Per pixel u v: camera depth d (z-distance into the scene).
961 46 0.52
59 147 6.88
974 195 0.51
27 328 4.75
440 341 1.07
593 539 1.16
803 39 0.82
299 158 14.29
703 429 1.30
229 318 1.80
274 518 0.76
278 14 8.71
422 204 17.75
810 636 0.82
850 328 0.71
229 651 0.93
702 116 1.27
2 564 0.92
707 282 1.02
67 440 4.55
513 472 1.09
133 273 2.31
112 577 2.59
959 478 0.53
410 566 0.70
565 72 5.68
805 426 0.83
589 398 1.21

■ ■ ■ ■ ■

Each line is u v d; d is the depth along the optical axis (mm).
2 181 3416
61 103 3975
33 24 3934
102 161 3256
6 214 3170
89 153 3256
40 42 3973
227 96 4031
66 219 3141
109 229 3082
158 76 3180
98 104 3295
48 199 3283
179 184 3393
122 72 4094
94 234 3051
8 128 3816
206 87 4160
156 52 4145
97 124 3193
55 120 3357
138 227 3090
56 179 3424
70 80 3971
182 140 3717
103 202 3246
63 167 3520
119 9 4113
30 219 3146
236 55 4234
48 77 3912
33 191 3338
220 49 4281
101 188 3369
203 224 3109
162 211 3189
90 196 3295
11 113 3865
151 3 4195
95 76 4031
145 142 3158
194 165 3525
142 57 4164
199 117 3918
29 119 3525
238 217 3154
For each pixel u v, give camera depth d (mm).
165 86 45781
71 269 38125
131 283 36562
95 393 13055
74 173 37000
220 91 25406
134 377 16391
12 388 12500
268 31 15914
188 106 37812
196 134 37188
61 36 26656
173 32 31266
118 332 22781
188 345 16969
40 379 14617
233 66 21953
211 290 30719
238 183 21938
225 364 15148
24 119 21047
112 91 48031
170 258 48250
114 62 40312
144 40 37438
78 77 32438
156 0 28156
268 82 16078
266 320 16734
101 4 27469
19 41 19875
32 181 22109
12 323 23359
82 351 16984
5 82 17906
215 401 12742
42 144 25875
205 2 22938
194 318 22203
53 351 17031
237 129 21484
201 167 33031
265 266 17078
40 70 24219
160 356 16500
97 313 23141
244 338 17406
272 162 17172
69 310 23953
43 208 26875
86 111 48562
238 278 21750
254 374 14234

■ ■ ■ ■ ■

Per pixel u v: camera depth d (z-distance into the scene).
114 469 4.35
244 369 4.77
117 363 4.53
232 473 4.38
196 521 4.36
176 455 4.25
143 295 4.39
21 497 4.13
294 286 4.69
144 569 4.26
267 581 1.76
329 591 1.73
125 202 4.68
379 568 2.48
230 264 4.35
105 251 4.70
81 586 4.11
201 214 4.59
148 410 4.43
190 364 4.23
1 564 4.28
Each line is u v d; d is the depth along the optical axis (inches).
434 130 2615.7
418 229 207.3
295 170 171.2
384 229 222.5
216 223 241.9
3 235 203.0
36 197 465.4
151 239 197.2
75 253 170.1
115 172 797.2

■ ■ ■ ■ ■

**GOAL OF THE EXERCISE**. Only one stretch of the entries above is wanted: the lines from the one containing "196 521 4.36" through the one containing "434 130 2615.7". Please reproduce it exactly.

**ANSWER BOX**.
196 521 4.36
176 455 4.25
143 295 4.39
21 497 4.13
294 286 4.69
144 569 4.26
267 581 1.76
329 591 1.73
125 202 4.68
379 568 2.48
230 264 4.35
105 251 4.70
81 586 4.11
201 214 4.59
148 410 4.43
190 364 4.23
1 564 4.28
Each line is u v d; d is the depth along the optical axis (inches).
434 130 2615.7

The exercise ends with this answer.